[PROBLEM STATEMENT]
Please filter the data down to the lines that include the word "Linked" and copy them.

[RECORDS FOR THE TASK]
· · ·

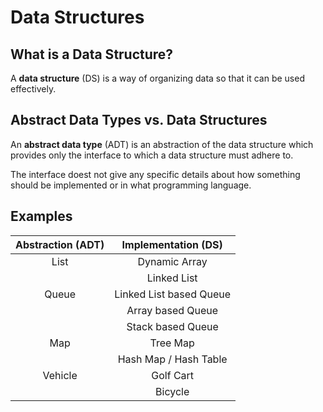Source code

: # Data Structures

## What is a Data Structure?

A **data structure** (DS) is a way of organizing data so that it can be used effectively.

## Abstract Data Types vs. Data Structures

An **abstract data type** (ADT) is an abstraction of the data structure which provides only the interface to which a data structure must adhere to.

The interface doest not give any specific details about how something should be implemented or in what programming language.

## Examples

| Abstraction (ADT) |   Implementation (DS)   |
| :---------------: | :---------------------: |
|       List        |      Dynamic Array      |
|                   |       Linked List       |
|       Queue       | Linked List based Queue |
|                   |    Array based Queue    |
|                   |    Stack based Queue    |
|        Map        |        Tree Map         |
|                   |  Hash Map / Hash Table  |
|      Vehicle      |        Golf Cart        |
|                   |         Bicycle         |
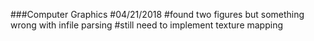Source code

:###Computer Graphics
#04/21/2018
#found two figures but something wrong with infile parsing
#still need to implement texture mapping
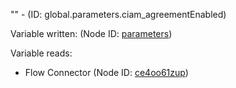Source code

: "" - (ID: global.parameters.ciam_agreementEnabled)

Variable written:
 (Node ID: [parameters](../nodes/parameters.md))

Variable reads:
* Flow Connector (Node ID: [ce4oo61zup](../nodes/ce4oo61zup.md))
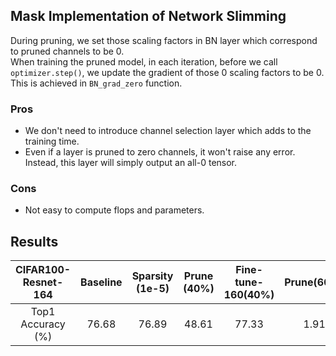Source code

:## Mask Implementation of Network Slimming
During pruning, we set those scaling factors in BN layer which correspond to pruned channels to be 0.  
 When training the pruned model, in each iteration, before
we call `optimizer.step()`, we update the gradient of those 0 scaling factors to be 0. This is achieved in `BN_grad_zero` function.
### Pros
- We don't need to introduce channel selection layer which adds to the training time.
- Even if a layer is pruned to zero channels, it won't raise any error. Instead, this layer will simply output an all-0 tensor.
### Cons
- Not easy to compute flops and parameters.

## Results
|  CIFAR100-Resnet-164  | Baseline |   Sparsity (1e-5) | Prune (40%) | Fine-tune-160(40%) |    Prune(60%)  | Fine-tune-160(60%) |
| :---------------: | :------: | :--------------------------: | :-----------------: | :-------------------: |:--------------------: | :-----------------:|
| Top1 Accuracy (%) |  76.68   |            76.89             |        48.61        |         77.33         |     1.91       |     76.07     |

· · ·

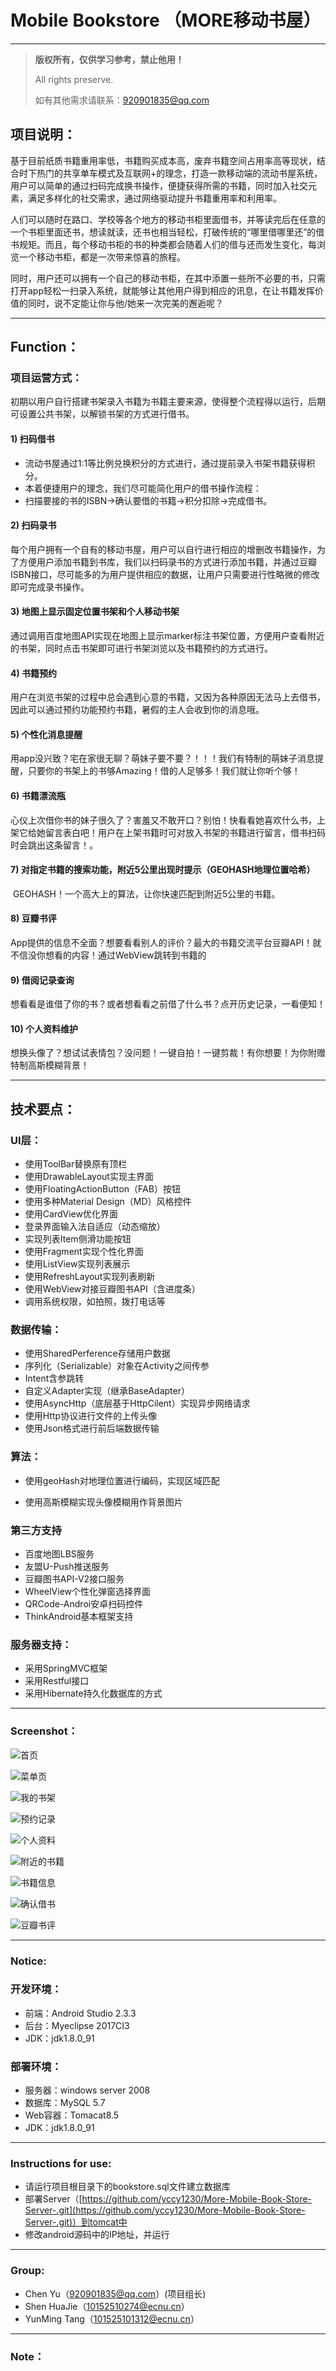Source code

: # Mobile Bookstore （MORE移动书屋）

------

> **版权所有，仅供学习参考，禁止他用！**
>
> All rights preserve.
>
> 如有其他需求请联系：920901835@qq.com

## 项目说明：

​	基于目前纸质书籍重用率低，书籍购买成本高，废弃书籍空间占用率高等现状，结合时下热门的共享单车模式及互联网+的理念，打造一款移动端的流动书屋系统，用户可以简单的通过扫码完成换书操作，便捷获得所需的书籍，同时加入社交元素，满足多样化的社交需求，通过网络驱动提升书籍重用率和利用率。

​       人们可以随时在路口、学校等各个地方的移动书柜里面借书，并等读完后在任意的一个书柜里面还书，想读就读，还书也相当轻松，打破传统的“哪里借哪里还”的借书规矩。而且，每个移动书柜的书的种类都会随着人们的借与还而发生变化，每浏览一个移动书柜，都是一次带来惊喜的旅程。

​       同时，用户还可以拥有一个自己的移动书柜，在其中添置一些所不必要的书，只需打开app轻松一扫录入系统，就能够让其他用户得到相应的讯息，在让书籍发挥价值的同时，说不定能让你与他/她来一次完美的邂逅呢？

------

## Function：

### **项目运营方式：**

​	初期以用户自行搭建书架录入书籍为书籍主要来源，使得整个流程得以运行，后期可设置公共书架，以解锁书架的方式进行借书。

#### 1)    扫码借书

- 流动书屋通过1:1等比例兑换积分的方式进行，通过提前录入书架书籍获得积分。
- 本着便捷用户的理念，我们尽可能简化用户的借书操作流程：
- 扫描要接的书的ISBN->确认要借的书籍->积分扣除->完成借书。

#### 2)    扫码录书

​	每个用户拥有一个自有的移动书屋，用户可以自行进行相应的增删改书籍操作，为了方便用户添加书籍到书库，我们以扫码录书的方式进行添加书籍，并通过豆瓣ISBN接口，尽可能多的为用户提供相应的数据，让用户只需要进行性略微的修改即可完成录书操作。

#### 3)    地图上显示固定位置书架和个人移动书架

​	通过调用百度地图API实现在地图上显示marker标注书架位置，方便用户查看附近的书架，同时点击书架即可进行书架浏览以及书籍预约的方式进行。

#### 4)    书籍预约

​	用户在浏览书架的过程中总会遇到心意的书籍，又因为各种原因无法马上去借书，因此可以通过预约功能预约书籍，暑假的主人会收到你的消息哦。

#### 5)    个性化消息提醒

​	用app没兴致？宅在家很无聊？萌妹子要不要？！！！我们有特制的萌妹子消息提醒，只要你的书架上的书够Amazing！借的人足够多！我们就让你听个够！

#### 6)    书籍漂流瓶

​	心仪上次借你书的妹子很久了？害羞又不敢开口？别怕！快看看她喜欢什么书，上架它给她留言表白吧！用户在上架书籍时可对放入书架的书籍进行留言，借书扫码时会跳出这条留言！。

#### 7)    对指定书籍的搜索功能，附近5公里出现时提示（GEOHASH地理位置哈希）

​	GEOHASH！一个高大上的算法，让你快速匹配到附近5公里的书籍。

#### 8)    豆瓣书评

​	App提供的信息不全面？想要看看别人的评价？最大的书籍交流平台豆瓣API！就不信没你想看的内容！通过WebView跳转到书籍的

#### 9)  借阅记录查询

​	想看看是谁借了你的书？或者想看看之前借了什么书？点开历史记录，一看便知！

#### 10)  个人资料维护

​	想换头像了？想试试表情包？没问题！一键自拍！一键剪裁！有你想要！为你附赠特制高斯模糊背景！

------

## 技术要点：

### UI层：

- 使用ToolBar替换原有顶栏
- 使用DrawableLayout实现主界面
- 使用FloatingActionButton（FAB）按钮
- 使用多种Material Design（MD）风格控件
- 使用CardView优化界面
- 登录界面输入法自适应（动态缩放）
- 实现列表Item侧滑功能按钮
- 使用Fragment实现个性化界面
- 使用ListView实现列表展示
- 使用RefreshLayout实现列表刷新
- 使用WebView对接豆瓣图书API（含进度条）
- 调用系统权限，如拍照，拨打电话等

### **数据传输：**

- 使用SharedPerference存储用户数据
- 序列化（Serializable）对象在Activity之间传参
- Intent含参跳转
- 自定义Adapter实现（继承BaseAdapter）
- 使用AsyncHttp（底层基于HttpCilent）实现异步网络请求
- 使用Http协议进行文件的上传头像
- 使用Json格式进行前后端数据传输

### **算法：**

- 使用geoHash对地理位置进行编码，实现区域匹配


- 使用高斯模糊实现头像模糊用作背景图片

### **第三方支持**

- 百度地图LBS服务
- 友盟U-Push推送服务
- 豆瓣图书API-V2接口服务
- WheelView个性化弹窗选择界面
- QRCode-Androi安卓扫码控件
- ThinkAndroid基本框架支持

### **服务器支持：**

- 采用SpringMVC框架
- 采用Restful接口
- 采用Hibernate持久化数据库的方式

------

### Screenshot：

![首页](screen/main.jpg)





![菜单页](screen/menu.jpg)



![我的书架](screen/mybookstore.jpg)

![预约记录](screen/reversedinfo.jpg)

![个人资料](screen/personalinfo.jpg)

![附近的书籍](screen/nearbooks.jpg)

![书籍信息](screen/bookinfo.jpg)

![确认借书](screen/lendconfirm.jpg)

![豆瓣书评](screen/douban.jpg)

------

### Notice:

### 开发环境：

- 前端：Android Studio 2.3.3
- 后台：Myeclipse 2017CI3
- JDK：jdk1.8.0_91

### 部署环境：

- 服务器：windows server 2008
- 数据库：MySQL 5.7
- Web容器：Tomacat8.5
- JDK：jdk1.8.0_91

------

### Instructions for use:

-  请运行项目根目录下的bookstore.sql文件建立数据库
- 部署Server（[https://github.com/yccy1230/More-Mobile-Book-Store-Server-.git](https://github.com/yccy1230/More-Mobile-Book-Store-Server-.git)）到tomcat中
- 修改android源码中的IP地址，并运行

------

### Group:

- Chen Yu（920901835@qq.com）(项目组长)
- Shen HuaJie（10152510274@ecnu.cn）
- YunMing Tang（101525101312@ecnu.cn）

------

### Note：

· · ·

[TASK ANSWER]
|                   |       Linked List       |
|       Queue       | Linked List based Queue |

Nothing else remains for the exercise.